Duabelas

11.6K 606 19
                                    

Bagaimana mestinya membuatmu jatuh hati kepadaku, tlah kutuliskan sejuta puisi. Meyakinkanmu membalas cintaku.
Adakah keikhlasan dalam palung jiwamu mengetukmu, ajarkanmu bahasa perasaan. Hingga hatimu tak lagi membeku.

Haruskah ku mati karenamu,
Terpuruk dalam kesedihan sepanjang waktu,
Haruskah ku relakan hidupku,
Hanya demi cinta yang mungkin bisa membunuhku, hentikan denyut nadi jantungku,
Tanpa kau tahu betapa suci hatiku
Untuk memilikimu.

Tiadakah ruang dihatimu untukku
Yang mungkin bisa tuk ku singgahi
Hanya sekedar penyejuk disaat ku layu
Kusetia menantimu hingga akhir masa

Lagi-lagi aku hanya bisa menatapnya diam-diam seperti ini, menatap dia yang kini tertidur lelap, aku tak mengerti kenapa aku selalu melakukannya. Mungkin karena memang hanya inilah kesempatan yang ku miliki sebagai seorang istri, kesempatan untuk menunjukkan rasa cintaku terhadap pria yang sudah tiga bulan ini menjadi suamiku.
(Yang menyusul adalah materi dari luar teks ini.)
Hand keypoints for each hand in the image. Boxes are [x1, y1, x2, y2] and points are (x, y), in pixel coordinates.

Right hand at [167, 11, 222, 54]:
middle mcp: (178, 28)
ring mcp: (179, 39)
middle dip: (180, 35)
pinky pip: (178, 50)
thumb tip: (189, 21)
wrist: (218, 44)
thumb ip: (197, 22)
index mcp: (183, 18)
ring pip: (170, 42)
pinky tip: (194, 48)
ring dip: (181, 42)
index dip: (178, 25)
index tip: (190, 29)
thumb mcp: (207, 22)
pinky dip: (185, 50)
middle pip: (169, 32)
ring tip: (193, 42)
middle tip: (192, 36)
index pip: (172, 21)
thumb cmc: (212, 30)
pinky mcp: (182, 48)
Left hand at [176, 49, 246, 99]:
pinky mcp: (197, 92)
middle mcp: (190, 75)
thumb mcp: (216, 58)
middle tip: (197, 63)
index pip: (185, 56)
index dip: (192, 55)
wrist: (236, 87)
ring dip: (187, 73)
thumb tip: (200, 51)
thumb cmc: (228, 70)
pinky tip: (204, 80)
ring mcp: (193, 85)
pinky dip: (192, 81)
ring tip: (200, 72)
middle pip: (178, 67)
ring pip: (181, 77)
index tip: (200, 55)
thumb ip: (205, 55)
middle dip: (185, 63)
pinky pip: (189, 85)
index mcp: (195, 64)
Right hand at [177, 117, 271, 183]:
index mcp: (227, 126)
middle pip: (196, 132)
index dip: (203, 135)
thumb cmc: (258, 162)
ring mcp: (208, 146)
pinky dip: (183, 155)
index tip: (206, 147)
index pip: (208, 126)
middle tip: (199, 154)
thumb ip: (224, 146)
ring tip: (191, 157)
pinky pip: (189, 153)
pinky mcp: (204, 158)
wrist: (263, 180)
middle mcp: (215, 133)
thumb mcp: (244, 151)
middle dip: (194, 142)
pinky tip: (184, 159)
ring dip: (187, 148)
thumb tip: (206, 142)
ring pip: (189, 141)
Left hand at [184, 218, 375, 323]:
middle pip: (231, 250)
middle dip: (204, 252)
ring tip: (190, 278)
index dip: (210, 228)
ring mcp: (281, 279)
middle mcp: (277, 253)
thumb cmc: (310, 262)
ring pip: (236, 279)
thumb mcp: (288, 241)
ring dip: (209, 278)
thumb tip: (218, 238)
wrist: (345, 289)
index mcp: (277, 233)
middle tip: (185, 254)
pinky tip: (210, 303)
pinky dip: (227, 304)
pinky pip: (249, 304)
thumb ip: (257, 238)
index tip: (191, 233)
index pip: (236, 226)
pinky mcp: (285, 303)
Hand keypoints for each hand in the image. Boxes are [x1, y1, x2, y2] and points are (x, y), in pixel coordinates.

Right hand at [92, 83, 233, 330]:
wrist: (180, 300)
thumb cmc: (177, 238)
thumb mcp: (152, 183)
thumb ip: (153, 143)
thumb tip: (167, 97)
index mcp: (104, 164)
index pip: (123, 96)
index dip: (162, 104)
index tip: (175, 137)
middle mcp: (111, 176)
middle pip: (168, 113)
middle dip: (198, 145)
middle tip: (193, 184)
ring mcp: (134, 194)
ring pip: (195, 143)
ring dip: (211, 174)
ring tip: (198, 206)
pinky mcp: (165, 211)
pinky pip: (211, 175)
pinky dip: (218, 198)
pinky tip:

Pria yang sampai saat ini masih belum bisa membuka hatinya untukku dan menerimaku sepenuhnya, pria yang selalu menghindar setiap aku menyatakan kesiapanku untuk melakukan kewajibanku sebagai seorang istri, pria yang nyatanya sudah berhasil membuatku tak mau berpaling.

Cinta tidak memiliki apapun yang ingin kamu dapatkan, tapi cinta memiliki semua yang ingin kuberikan. Tidak ada yang bisa kulakukan selain menunggu. Masa penjajakan yang awalnya kami sepakati nyatanya hanya berjalan di tempat, dia sudah menutup dirinya sebelum aku mencobanya.

Tiga bulan berlalu dan selama itu pula aku harus berpura-pura di hadapan keluarga kalau semuanya berjalan dengan baik. Seperti hari ini, Mama Shinta mengundang kami makan malam dirumahnya dan kami harus bersandiwara dihadapan mereka.

Aku masih di Rumah Sakit, ada pasien kecelakaan yang harus kutangani. Kamu pergi saja nanti aku langsung nyusul kesana.

Beginilah keadaan kami sekarang, hidup satu atap tapi hanya beberapa jam saja kami bersama. Pagi-pagi sekali dia berangkat dan pulang tengah malam, dan itu terjadi hampir setiap hari. Aku tahu itu hanyalah alasan untuk menghindariku, apa dia sama sekali tak mau memberiku kesempatan? Sekeras apapun usaha yang kulakukan untuk membuatnya jatuh cinta padaku tetap akan berakhir sia-sia.

"Lho, kok kamu datang sendiri sayang?" Tanya Mama Shinta saat aku tiba dirumahnya, "mana Raihan?" Lanjutnya lagi sambil merangkulku masuk kedalam.

"Masih di Rumah Sakit, Ma. Masih ada pasien tapi nanti Mas Raihan langsung kesini kok." Jelasku yang kini sudah berada di ruang tengah. "Mama sama papa apa kabar? Maaf aku sama Mas Raihan jarang main kesini."

Mama tersenyum "alhamdulillah kami sehat-sehat saja. Kami ngerti kok kesibukan kalian, ngga usah minta maaf sayang. Makanya mama ngundang kalian makan malam disini, mama kangen banget sama kamu Diz."

Aku memeluknya sebagai tanda aku juga merindukanya "Diza juga kangen sama Mama."

Setelahnya kami mengobrol hangat bersama papa yang baru pulang sambil menunggu waktu makan malam dan tentu saja menunggu kedatangan suamiku.

●●●

Aku memandang ke sekitar ruangan bernuansa biru laut ini dengan perasaan gamang, tanpa sadar airmata menetes satu persatu membasahi wajahku mengingat si pemilik kamar ini yang tak kunjung menunjukkan batang hidungnya padahal hari telah larut. Kulirik jam dinding yang sudah menunjuk ke angka sebelas dan ia sama sekali tak memberi kabar selain pesannya tadi sore. Mama Shinta berusaha menghubunginya namun selalu berakhir dengan jawaban sang operator, sampai akhirnya aku beserta kedua mertuaku memutuskan untuk makan malam tanpanya dan kemudian memintaku untuk bermalam disini.

Apa mungkin Mas Raihan hanya mencari-cari alasan agar dia terhindar dari sandiwara yang harus kami mainkan? Sebegitu inginnyakah dia menghindariku?